The next step is to actually add the functionality to the backend, i.e., embedding the search term, finding the most similar papers and then returning their details. I realised pretty quickly that I currently don't store a bunch of the information that I want to display on the page (such as the actual text of the abstract, the paper title, publication date, authors etc). I have two options; download, store and then serve this information myself, or hook into the arxiv API to fetch it. I'm thinking that at least in the short term, hooking into the arxiv API is going to be the simplest solution (and might even be the best choice in the long term).

Querying the arxiv api turned out to be very straightforward (I don't know why I struggled so much with it earlier).

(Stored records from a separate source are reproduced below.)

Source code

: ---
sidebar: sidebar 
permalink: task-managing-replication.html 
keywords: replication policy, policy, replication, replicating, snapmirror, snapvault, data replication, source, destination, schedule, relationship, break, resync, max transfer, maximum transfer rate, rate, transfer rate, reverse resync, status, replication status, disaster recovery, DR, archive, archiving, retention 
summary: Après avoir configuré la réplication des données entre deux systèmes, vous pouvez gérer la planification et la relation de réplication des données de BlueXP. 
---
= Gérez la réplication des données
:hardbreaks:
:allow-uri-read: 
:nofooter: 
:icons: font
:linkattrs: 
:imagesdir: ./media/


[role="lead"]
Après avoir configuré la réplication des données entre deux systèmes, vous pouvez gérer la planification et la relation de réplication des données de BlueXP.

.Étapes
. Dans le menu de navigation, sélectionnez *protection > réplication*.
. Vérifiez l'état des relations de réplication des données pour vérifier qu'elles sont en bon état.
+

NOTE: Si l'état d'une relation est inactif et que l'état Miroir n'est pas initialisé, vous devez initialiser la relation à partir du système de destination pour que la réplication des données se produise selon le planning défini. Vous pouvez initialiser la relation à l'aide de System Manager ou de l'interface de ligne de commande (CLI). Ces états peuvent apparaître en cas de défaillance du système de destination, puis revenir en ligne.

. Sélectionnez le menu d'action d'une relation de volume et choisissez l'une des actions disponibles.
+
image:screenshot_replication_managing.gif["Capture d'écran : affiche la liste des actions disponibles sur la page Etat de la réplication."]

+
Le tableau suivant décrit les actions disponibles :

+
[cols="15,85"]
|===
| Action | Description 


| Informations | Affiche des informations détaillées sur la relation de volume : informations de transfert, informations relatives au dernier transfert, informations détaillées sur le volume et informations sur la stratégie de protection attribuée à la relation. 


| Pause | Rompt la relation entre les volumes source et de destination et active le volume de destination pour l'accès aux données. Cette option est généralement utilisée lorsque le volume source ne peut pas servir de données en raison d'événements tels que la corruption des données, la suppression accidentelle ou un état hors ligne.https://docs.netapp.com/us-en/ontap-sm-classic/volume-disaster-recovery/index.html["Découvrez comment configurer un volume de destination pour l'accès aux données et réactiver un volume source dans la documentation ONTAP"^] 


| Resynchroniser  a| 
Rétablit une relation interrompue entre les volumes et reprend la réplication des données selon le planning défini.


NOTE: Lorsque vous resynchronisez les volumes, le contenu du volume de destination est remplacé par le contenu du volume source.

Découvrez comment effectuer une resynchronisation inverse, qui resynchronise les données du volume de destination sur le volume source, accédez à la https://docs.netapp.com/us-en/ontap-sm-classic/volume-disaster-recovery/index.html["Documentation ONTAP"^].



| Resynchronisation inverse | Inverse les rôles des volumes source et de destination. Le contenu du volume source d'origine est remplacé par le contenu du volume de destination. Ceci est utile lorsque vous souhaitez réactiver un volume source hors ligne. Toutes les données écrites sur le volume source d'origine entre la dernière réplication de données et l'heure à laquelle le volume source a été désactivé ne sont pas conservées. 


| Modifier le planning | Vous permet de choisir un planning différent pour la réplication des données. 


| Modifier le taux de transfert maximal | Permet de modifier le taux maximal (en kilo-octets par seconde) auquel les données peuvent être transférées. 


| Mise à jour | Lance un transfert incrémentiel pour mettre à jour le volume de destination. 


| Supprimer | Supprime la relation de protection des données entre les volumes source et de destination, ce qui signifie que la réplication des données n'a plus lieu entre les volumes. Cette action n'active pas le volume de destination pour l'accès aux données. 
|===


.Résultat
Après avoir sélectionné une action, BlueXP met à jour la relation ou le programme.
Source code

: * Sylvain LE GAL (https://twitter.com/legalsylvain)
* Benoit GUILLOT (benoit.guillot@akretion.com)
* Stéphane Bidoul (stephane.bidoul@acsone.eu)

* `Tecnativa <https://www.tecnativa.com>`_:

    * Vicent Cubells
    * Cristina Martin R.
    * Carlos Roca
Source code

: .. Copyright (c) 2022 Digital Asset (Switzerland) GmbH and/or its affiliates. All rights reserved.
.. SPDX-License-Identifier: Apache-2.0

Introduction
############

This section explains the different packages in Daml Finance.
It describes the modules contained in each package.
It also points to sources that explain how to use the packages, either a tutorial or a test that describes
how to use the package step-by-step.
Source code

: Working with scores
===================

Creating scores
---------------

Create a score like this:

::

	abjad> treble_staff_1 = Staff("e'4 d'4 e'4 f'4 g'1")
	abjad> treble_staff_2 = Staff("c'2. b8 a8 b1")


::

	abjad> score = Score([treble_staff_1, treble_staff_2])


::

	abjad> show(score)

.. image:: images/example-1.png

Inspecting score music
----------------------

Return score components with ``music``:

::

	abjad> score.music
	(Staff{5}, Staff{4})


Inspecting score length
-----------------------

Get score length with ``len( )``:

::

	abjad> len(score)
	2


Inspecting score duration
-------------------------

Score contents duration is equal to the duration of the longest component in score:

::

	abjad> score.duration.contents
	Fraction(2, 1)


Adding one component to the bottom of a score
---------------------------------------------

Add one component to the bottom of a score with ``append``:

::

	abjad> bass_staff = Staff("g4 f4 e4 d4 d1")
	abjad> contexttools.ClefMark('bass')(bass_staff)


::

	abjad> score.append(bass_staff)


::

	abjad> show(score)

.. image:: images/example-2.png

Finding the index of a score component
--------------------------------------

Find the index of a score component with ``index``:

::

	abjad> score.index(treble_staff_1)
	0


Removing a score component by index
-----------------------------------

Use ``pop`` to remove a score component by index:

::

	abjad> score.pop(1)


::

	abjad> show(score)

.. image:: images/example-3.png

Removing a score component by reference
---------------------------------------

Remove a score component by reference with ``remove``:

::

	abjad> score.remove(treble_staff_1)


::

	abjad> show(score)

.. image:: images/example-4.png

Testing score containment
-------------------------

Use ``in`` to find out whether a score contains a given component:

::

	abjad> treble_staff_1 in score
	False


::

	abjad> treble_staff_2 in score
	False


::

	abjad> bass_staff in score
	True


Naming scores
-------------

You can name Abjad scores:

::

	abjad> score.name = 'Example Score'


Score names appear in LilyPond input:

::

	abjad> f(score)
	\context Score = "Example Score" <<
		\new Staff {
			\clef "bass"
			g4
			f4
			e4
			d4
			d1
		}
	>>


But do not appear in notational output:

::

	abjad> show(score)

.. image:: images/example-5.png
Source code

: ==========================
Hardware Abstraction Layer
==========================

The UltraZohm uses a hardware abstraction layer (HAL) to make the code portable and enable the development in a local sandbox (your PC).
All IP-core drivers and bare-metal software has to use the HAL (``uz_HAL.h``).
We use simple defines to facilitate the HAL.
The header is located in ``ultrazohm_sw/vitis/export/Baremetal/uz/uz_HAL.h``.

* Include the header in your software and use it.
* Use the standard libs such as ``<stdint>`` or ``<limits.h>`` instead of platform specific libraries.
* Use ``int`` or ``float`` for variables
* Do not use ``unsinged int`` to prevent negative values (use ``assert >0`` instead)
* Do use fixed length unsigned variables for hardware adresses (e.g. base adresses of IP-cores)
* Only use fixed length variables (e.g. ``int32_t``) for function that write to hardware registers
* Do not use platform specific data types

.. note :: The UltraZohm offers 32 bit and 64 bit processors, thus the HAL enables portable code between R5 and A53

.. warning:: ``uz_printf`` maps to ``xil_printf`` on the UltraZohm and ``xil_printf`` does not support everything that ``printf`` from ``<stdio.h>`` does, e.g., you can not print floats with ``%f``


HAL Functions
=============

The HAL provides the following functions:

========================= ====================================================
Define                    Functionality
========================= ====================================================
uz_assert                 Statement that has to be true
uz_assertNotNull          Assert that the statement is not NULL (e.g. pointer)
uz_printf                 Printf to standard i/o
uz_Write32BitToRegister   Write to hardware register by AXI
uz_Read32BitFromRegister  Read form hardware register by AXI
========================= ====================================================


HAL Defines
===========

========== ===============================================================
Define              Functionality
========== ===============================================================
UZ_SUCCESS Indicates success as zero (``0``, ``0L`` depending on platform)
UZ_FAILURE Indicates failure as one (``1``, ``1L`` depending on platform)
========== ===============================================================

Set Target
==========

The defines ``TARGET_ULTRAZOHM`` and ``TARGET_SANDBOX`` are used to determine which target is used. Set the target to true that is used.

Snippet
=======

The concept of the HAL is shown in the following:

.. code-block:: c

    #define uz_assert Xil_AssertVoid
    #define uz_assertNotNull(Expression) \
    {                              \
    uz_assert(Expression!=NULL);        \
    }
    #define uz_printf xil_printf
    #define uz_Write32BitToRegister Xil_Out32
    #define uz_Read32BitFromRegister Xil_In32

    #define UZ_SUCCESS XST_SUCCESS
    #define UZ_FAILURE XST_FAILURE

I wrote a few simple functions to facilitate what I need to do for now. I expect I might need to add a bit more sophistication in the future, so I left some space for that.

from dataclasses import dataclass
from typing import List, Dict, Any
from urllib.parse import urlencode
import feedparser
from html2text import html2text

@dataclass
class ArxivPaper:

    title: str
    authors: List[str]
    publish_date: str
    abstract: str

    def to_dict(self) -> Dict[str, Any]:

        return {
            "title": self.title,
            "authorList": ", ".join(self.authors),
            "publicationDate": self.publish_date,
            "abstract": self.abstract
        }


ARXIV_API_URL = "http://export.arxiv.org/api/query"

def get_formatted_arxiv_api_url(
        search_query: str = None,
        id_list: List[str] = None,
        start: int = None,
        max_results: int = None
):
    query_params = {}
    if search_query is not None:
        query_params['search_query'] = search_query
    if id_list is not None:
        query_params['id_list'] = ','.join(map(str,id_list))
    if start is not None:
        query_params['start'] = start
    if max_results is not None:
        query_params['max_results'] = max_results

    return f"{ARXIV_API_URL}?{urlencode(query_params)}"

def fetch_arxiv_papers(id_list: List[str]) -> List[ArxivPaper]:

    url = get_formatted_arxiv_api_url(id_list=id_list)

    paper_details = feedparser.parse(url)['entries']

    arxiv_papers = [
        ArxivPaper(
        title=paper['title'],
        abstract=html2text(paper['summary']),
        publish_date=paper['published'],
        authors=[author['name'] for author in paper['authors']]
        )
        for paper in paper_details
    ]

    return arxiv_papers

Then I could replace my dummy papers route to actually have the functionality I need from my earlier work embedding papers;

@app.route('/get_closest_papers', methods=['POST'])
def get_closest_papers():

    if not request.method == "POST":
        return ""

    request_data = request.get_json()

    search_term = request_data['search_term']

    embedding = embed_abstract(search_term).squeeze()
    paper_ids = get_closest_papers_to_embedding(embedding)

    arxiv_papers = fetch_arxiv_papers(paper_ids)

    return [paper.to_dict() for paper in arxiv_papers]

and update the frontend component to make the proper POST request

function SearchField({ setPapersInView }) {

  const fetchPapersForSearchTerm = async () => {
    let searchBox = document.getElementById("searchBox");
    let searchTerm = searchBox.value;

    let postBody = {
      "search_term": searchTerm
    }

    fetch(
      "/get_closest_papers",
      {
        method: "POST",
        headers: {'Content-Type': 'application/json'}, 
        body: JSON.stringify(postBody)
      }
    )
    .then( (resp) => {
      return resp.json()
    })
    .then((papers) => {
      setPapersInView(papers)
    })

  }

  return (
    <>
    <input id="searchBox" type="text" />
    <button onClick={fetchPapersForSearchTerm} >Search</button>
    </>
  )
}

and everything works, or at least functionally. It's not the prettiest, and isn't reactive at all, but those are problems for the future.

In the next post, I want to add some more features. Top of my list is a "show me similar papers" feature, but I may also start working on the paper favouriting feature. I also want to do a bit of repo maintenance, setting up stylecheckers and linters, and writing docstrings, before that job becomes unmanageable.